= Metropolitan Zoological Park and Museum District =

The Metropolitan Zoological Park and Museum District or ZMD is a cultural tax district in St. Louis City and St. Louis County, Missouri. The district has five subdistricts: the St. Louis Art Museum, St. Louis Zoo, St. Louis Science Center, Missouri History Museum, and Missouri Botanical Garden. Of these, all but the Botanical Gardens are located in or near Forest Park. The district collects property taxes from residents of the City of St. Louis (St. Louis City) and St. Louis County and distributes the funds to each subdistrict. Institutions within the subdistrict are public non-profits. Only the Missouri Botanical Gardens charges an admission fee. The other institutions are free to the public, whether or not they live in St. Louis City or County.

==History==
Beginning in 1907 and 1915 respectively, the St. Louis Art Museum and the St. Louis Zoo were both publicly funded by property taxes paid by residents of St. Louis City. Zoo chairman Howard Baer and his successor, Circuit Judge Thomas F. McGuire, worked with their supporters to secure the statute to establish the district. H.B. 23 authorized a 1971 vote in St. Louis City and County, in which voters approved the creation of the tax district to fund the Zoo and the Art Museum at a rate of 4 cents each for every $100 assessed. The Museum of Science and Natural History, a St. Louis County institution now operating as The Science Center in St. Louis City, had previously received no tax benefit. Voters approved it as a member of the district at a rate of 1 cent for every $100 assessed.

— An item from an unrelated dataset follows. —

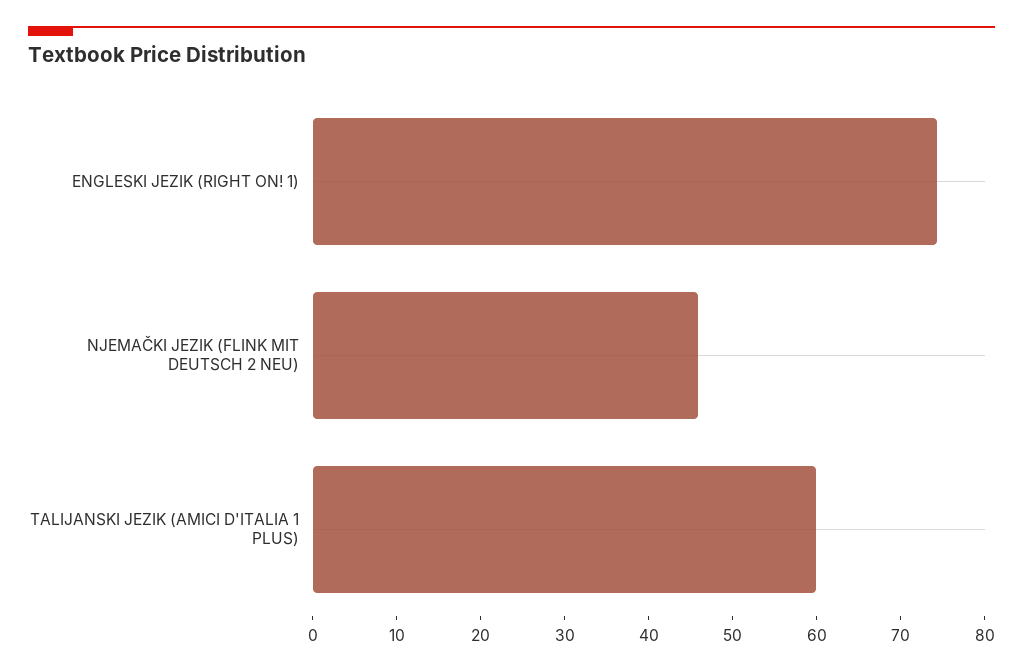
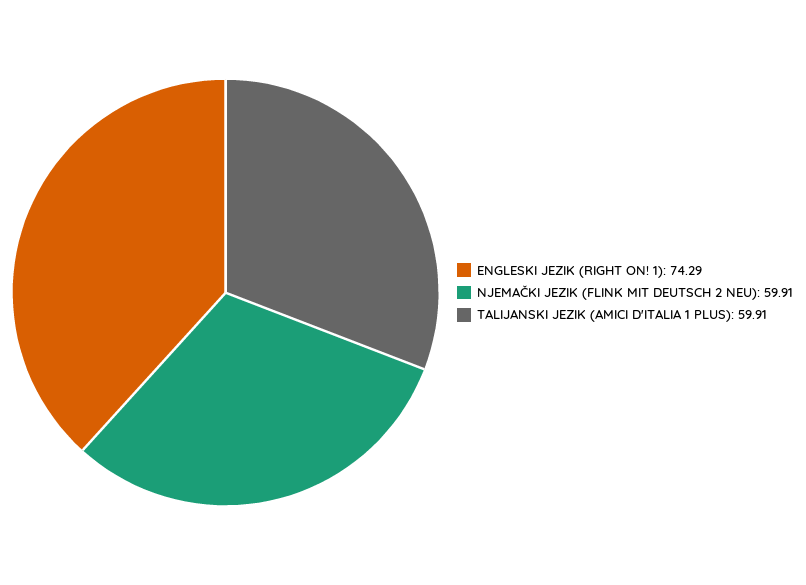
NJEMAČKI JEZIK (FLINK MIT DEUTSCH 2 NEU): 46 -> 59.91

Earl Wipfler was selected as the first executive director of the district in 1972, and he guided the initial creation of the district's budgeting and accounting procedures. The Missouri Supreme Court approved them. Wipfler served as executive director until 1990.

Voters approved adding the Missouri Botanical Garden as the district's fourth subdistrict in 1983, and the Missouri History Museum in 1988.

Olney F. Otto served as the district's second executive director from 1990 until his death in 2001. Mr. J. Patrick Dougherty has served in the position since.

==Revenue==
From an initial annual revenue of $3.9 million in 1972, the district grew to $85 million in 2020. Around 85% of these funds come from the county, with the city providing about 15%. Though the tax rate is the same in both city and county, the disparity in property value and population accounts for the difference in money generated.

==Governing Board==
The eight-member governing board is composed of four appointments from St. Louis City, chosen by the mayor, and four from St. Louis County, chosen by the county executive. The terms last four years, and two positions open up on January 1 each year, one for the city and one for the county.

==Criticism==

Through the funds collected by the property tax, all five subdistricts operate without charging admission. Some people have questioned whether tourists and residents of areas outside St. Louis City and St. Louis County should continue to be allowed free admission. Over the years proposals have been put forth to charge admission to nonresidents of the city or county. and that it might be just to charge them, as they contribute nothing to the regional attractions. The exception to this is the Missouri Botanical Garden, which charges admission to non-residents of St. Louis City and County at a higher rate than residents. Institutional and political efforts to persuade neighboring Jefferson, St. Charles and other counties to pass tax levies to join the district (and contribute to operations of the regional attractions) have not been successful. The issue of equity has come up intermittently throughout the district's history.

==Emulation==
The MZMD is one of the earliest, largest, and most successful cultural districts of its kind. Other cities have created similar programs and tax districts based on the St. Louis model.